Given material →
☆ ☆ ☆ ☆ ☆ ☆ ☆

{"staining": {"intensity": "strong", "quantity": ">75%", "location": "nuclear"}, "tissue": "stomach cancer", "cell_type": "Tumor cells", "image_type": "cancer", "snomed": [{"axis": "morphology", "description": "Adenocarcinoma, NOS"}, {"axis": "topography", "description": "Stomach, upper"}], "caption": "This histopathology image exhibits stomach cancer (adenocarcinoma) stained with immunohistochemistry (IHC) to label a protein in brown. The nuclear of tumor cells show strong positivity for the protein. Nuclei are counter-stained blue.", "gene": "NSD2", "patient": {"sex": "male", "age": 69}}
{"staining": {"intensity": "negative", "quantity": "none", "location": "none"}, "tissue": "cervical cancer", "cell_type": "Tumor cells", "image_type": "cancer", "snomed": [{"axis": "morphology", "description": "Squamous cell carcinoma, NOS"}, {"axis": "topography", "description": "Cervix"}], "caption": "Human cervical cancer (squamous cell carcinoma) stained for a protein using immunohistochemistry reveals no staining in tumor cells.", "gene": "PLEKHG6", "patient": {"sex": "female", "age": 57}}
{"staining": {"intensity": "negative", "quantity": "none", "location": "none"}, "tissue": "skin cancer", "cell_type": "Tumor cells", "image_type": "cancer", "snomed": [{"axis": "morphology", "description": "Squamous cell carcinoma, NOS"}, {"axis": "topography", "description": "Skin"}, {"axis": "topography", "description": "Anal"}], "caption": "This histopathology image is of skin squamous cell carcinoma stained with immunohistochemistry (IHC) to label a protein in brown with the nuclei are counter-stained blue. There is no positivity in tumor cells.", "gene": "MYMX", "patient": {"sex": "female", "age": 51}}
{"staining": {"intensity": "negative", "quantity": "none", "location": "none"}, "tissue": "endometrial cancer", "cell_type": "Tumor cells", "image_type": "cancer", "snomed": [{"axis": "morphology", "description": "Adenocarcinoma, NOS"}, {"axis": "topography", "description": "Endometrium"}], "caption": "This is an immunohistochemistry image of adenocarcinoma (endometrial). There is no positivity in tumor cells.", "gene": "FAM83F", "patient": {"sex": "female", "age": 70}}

☆ ☆ ☆ ☆ ☆ ☆ ☆

Required work →
The whole of the data must be given back word for word.

Response to the task →
{"staining": {"intensity": "strong", "quantity": ">75%", "location": "nuclear"}, "tissue": "stomach cancer", "cell_type": "Tumor cells", "image_type": "cancer", "snomed": [{"axis": "morphology", "description": "Adenocarcinoma, NOS"}, {"axis": "topography", "description": "Stomach, upper"}], "caption": "This histopathology image exhibits stomach cancer (adenocarcinoma) stained with immunohistochemistry (IHC) to label a protein in brown. The nuclear of tumor cells show strong positivity for the protein. Nuclei are counter-stained blue.", "gene": "NSD2", "patient": {"sex": "male", "age": 69}}
{"staining": {"intensity": "negative", "quantity": "none", "location": "none"}, "tissue": "cervical cancer", "cell_type": "Tumor cells", "image_type": "cancer", "snomed": [{"axis": "morphology", "description": "Squamous cell carcinoma, NOS"}, {"axis": "topography", "description": "Cervix"}], "caption": "Human cervical cancer (squamous cell carcinoma) stained for a protein using immunohistochemistry reveals no staining in tumor cells.", "gene": "PLEKHG6", "patient": {"sex": "female", "age": 57}}
{"staining": {"intensity": "negative", "quantity": "none", "location": "none"}, "tissue": "skin cancer", "cell_type": "Tumor cells", "image_type": "cancer", "snomed": [{"axis": "morphology", "description": "Squamous cell carcinoma, NOS"}, {"axis": "topography", "description": "Skin"}, {"axis": "topography", "description": "Anal"}], "caption": "This histopathology image is of skin squamous cell carcinoma stained with immunohistochemistry (IHC) to label a protein in brown with the nuclei are counter-stained blue. There is no positivity in tumor cells.", "gene": "MYMX", "patient": {"sex": "female", "age": 51}}
{"staining": {"intensity": "negative", "quantity": "none", "location": "none"}, "tissue": "endometrial cancer", "cell_type": "Tumor cells", "image_type": "cancer", "snomed": [{"axis": "morphology", "description": "Adenocarcinoma, NOS"}, {"axis": "topography", "description": "Endometrium"}], "caption": "This is an immunohistochemistry image of adenocarcinoma (endometrial). There is no positivity in tumor cells.", "gene": "FAM83F", "patient": {"sex": "female", "age": 70}}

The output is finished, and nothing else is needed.